Aim of the exercise =>
Extract the part of the FlexiVec passage between "I had not realized" and "an SIMT implementation.", inclusive, copying it verbatim.
───── Supplied passage ─────
FlexiVec is, well, flexible:  for Power ISA, Flexible Vectors on each of 
the register files would be a separate always optional feature, but 
flexible vectors on the fixed-point registers are a prerequisite for 
flexible vectors on either FP or VSX.

>> around this limitation in Power ISA, if VSX can do reducing sums.
>> However, multiple cycles of this, complete with LOAD/STORE would be
>> needed to eventually reduce to a final 32bit result.)
>>     
>
> another way is to use VVM/FlexVec to do a parallel reduction,
> an explicit outer loop, but honestly it is easier to detect the
> use of the FMA (or madd) and micro-code it.
>
> last resort you can always fall back to Scalar.
>   

I had not realized that an accumulating ADD allows to indicate a 
horizontal sum.  Hardware can do that in varying ways; the complexities 
are manageable even for an SIMT implementation.

>> There is a possibility of combining FlexiVec (for "string" operations)
───── Data extracts ─────
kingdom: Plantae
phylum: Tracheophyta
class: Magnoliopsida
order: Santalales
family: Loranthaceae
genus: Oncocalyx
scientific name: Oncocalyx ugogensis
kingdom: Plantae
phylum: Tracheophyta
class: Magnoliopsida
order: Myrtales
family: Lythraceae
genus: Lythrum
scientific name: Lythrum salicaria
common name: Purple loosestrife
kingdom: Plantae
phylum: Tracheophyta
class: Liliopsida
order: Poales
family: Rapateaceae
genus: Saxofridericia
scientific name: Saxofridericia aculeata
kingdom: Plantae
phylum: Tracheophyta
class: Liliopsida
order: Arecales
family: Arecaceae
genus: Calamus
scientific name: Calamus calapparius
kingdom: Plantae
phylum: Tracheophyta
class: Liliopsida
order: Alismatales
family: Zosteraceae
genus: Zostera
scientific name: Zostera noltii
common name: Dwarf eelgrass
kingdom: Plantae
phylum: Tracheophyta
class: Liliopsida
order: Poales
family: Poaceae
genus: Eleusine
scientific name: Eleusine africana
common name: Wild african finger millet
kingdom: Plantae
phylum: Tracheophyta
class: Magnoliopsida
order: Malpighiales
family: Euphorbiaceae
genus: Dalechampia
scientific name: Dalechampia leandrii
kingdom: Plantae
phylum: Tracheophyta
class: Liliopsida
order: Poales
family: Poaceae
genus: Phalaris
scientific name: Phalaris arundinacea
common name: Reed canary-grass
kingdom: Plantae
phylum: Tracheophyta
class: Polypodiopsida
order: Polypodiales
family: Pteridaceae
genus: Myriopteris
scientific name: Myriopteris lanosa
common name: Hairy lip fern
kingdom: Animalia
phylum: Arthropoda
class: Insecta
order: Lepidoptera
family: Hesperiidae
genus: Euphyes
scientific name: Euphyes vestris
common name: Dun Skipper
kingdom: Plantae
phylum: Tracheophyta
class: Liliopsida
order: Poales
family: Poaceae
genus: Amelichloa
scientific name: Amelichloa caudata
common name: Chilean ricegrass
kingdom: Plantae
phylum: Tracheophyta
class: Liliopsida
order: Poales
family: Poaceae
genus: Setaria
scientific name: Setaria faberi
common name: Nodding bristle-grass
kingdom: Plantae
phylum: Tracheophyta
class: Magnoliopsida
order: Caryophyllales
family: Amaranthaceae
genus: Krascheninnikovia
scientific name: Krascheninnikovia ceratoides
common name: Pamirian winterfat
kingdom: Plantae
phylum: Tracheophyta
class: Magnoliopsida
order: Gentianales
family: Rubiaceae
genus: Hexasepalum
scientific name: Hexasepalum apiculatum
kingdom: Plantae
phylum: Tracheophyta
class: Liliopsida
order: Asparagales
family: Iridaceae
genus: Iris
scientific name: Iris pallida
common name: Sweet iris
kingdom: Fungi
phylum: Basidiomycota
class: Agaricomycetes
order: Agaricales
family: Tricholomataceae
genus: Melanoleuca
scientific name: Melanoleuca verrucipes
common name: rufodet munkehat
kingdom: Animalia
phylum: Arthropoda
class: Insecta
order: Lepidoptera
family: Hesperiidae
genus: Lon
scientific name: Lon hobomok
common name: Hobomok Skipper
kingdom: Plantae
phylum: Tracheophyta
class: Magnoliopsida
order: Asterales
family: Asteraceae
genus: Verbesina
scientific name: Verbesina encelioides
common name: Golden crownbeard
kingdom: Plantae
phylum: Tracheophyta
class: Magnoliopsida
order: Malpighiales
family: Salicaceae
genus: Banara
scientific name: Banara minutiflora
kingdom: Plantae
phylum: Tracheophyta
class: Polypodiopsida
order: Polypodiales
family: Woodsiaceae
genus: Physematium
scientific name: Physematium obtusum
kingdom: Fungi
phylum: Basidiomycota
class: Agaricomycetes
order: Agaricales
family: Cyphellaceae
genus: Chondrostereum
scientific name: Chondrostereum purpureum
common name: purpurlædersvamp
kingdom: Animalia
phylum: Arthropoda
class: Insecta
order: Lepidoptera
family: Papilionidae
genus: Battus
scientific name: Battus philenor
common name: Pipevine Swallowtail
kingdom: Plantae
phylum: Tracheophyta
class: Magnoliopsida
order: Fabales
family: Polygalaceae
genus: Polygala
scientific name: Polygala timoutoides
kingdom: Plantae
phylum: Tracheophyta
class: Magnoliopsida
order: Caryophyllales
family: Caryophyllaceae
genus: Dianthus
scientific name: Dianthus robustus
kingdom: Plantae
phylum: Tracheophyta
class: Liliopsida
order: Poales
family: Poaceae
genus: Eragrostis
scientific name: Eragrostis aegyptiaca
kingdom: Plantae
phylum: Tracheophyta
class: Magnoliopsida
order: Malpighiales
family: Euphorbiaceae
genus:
─────
Problem solution =>
I had not realized that an accumulating ADD allows to indicate a 
horizontal sum.  Hardware can do that in varying ways; the complexities 
are manageable even for an SIMT implementation.